Couldn't get it to unblank at all.
The machine must be hosed, so I power cycled it.
And that's when I saw the other video interface.
Sigh.
The rest of the day was pretty much like that—just as I clear one problem, another would pop up. All day I was busy with problems.
It was like Monday Tuesday all over again …

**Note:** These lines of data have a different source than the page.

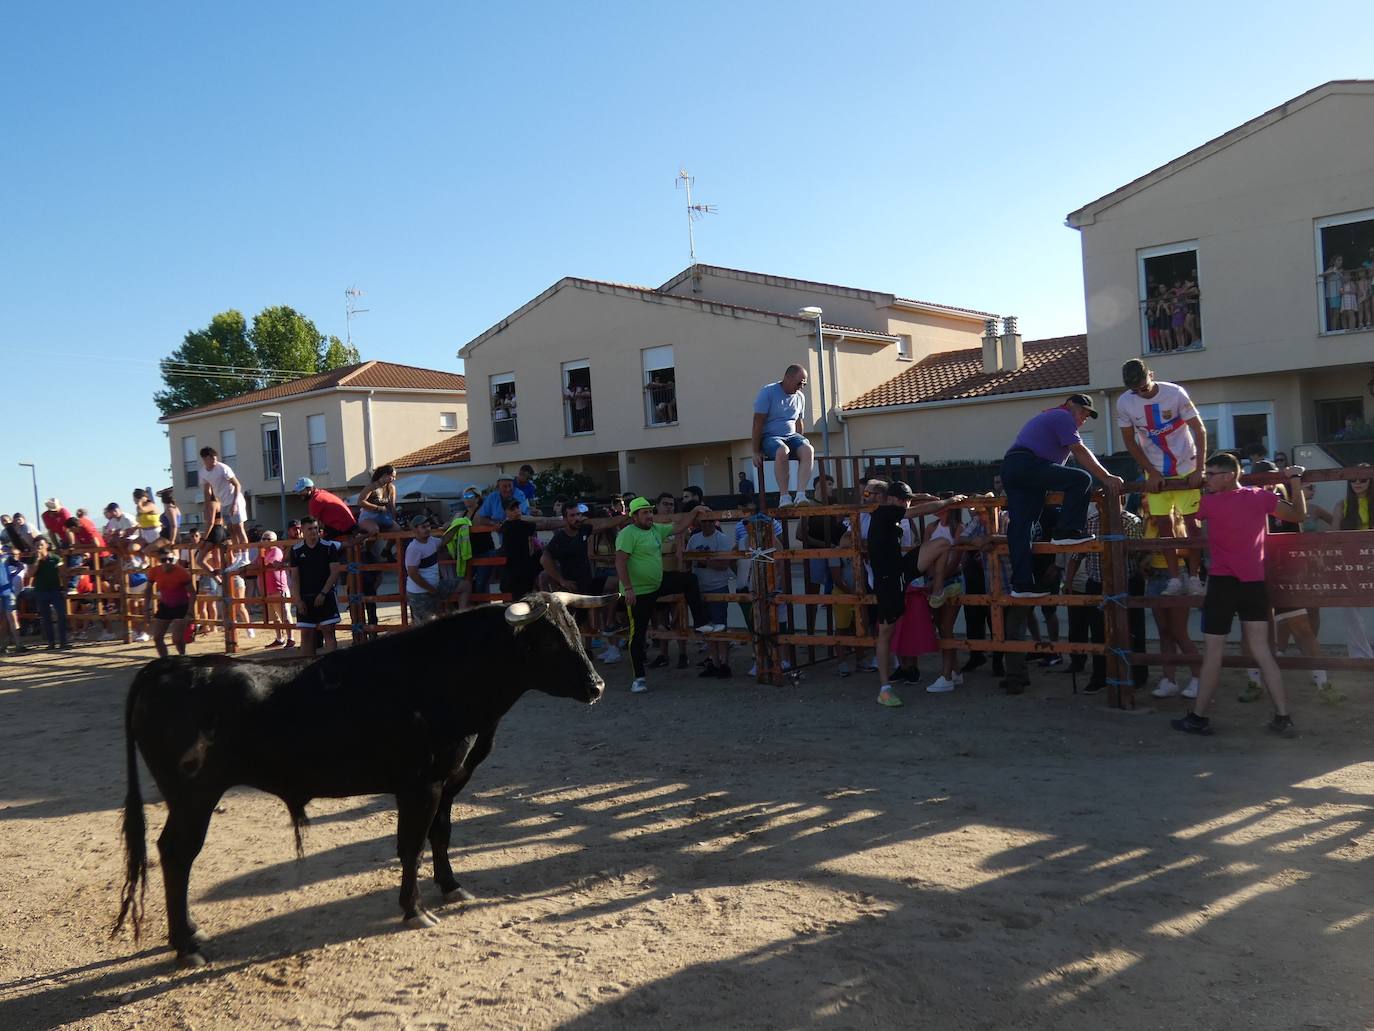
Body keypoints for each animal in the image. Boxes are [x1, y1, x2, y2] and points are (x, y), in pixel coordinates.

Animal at [115, 593, 610, 973]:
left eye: (575, 630)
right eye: (548, 642)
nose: (597, 686)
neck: (442, 678)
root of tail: (169, 669)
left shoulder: (449, 784)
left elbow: (441, 835)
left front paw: (451, 887)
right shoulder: (421, 787)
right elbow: (411, 845)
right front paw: (414, 909)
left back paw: (190, 934)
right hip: (193, 798)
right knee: (176, 854)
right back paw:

More updates on the tarpit
Labrea is actually logging about half a gig a day. Over a 24 hour period (from about 6 am Thursday to 6 am today) I'm tarpitting 82,359 connections across 2,059 unique IP addresses (24,252 connections from a single IP address). And while the number of network ports being accessed has increased a bit, it's the Microsoft specific ports that are still the most popular targets (with 72% of the scans):
Port # | Port description | # connections |
---|---|---|
Port # | Port description | # connections |
139 | NetBIOS Session Service | 24941 |
445 | Microsoft-DS Service | 23013 |
1433 | Microsoft SQL Server | 6772 |
4899 | Remote Administration | 5620 |
135 | Microsoft-RPC service | 4722 |
80 | Hypertext Transfer Protocol | 3697 |
8080 | Hypertext Transfer Protocol—typical alternative port | 1686 |
7212 | (unknown) | 1683 |
8000 | (unknown) | 1471 |
10000 | (some web based control panels use this port) | 951 |
The program I'm using to generate the stats is written in Perl, and it took about 4 hours to run over a day's worth of data (the machine that does the tarpitting isn't the fastest machine we have, but it's more than enough to dedicate to just running LaBrea). I definitely want to write a program to process LaBrea data in real time.